What this task involves — Please update the material below by replacing "agent" with "entity" and leaving everything else unchanged, and leave the pictures out of your answer.

Provided data —
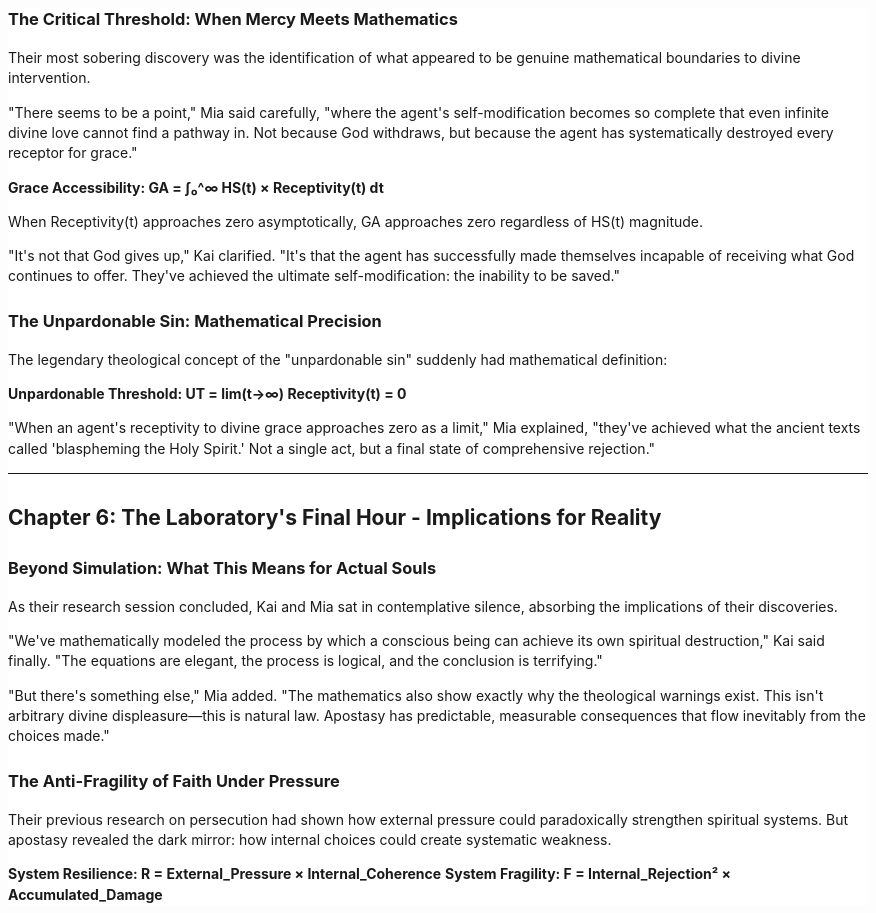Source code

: ### The Critical Threshold: When Mercy Meets Mathematics   
   
Their most sobering discovery was the identification of what appeared to be genuine mathematical boundaries to divine intervention.   
   
"There seems to be a point," Mia said carefully, "where the agent's self-modification becomes so complete that even infinite divine love cannot find a pathway in. Not because God withdraws, but because the agent has systematically destroyed every receptor for grace."   
   
**Grace Accessibility: GA = ∫₀^∞ HS(t) × Receptivity(t) dt**   
   
When Receptivity(t) approaches zero asymptotically, GA approaches zero regardless of HS(t) magnitude.   
   
"It's not that God gives up," Kai clarified. "It's that the agent has successfully made themselves incapable of receiving what God continues to offer. They've achieved the ultimate self-modification: the inability to be saved."   
   
### The Unpardonable Sin: Mathematical Precision   
   
The legendary theological concept of the "unpardonable sin" suddenly had mathematical definition:   
   
**Unpardonable Threshold: UT = lim(t→∞) Receptivity(t) = 0**   
   
"When an agent's receptivity to divine grace approaches zero as a limit," Mia explained, "they've achieved what the ancient texts called 'blaspheming the Holy Spirit.' Not a single act, but a final state of comprehensive rejection."   
   
   
---   
   
## Chapter 6: The Laboratory's Final Hour - Implications for Reality   
   
### Beyond Simulation: What This Means for Actual Souls   
   
As their research session concluded, Kai and Mia sat in contemplative silence, absorbing the implications of their discoveries.   
   
"We've mathematically modeled the process by which a conscious being can achieve its own spiritual destruction," Kai said finally. "The equations are elegant, the process is logical, and the conclusion is terrifying."   
   
"But there's something else," Mia added. "The mathematics also show exactly why the theological warnings exist. This isn't arbitrary divine displeasure—this is natural law. Apostasy has predictable, measurable consequences that flow inevitably from the choices made."   
   
### The Anti-Fragility of Faith Under Pressure   
   
Their previous research on persecution had shown how external pressure could paradoxically strengthen spiritual systems. But apostasy revealed the dark mirror: how internal choices could create systematic weakness.   
   
**System Resilience: R = External_Pressure × Internal_Coherence** **System Fragility: F = Internal_Rejection² × Accumulated_Damage**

Result for this exercise —
Source code

: ### The Critical Threshold: When Mercy Meets Mathematics   
   
Their most sobering discovery was the identification of what appeared to be genuine mathematical boundaries to divine intervention.   
   
"There seems to be a point," Mia said carefully, "where the entity's self-modification becomes so complete that even infinite divine love cannot find a pathway in. Not because God withdraws, but because the entity has systematically destroyed every receptor for grace."   
   
**Grace Accessibility: GA = ∫₀^∞ HS(t) × Receptivity(t) dt**   
   
When Receptivity(t) approaches zero asymptotically, GA approaches zero regardless of HS(t) magnitude.   
   
"It's not that God gives up," Kai clarified. "It's that the entity has successfully made themselves incapable of receiving what God continues to offer. They've achieved the ultimate self-modification: the inability to be saved."   
   
### The Unpardonable Sin: Mathematical Precision   
   
The legendary theological concept of the "unpardonable sin" suddenly had mathematical definition:   
   
**Unpardonable Threshold: UT = lim(t→∞) Receptivity(t) = 0**   
   
"When an entity's receptivity to divine grace approaches zero as a limit," Mia explained, "they've achieved what the ancient texts called 'blaspheming the Holy Spirit.' Not a single act, but a final state of comprehensive rejection."   
   
   
---   
   
## Chapter 6: The Laboratory's Final Hour - Implications for Reality   
   
### Beyond Simulation: What This Means for Actual Souls   
   
As their research session concluded, Kai and Mia sat in contemplative silence, absorbing the implications of their discoveries.   
   
"We've mathematically modeled the process by which a conscious being can achieve its own spiritual destruction," Kai said finally. "The equations are elegant, the process is logical, and the conclusion is terrifying."   
   
"But there's something else," Mia added. "The mathematics also show exactly why the theological warnings exist. This isn't arbitrary divine displeasure—this is natural law. Apostasy has predictable, measurable consequences that flow inevitably from the choices made."   
   
### The Anti-Fragility of Faith Under Pressure   
   
Their previous research on persecution had shown how external pressure could paradoxically strengthen spiritual systems. But apostasy revealed the dark mirror: how internal choices could create systematic weakness.   
   
**System Resilience: R = External_Pressure × Internal_Coherence** **System Fragility: F = Internal_Rejection² × Accumulated_Damage**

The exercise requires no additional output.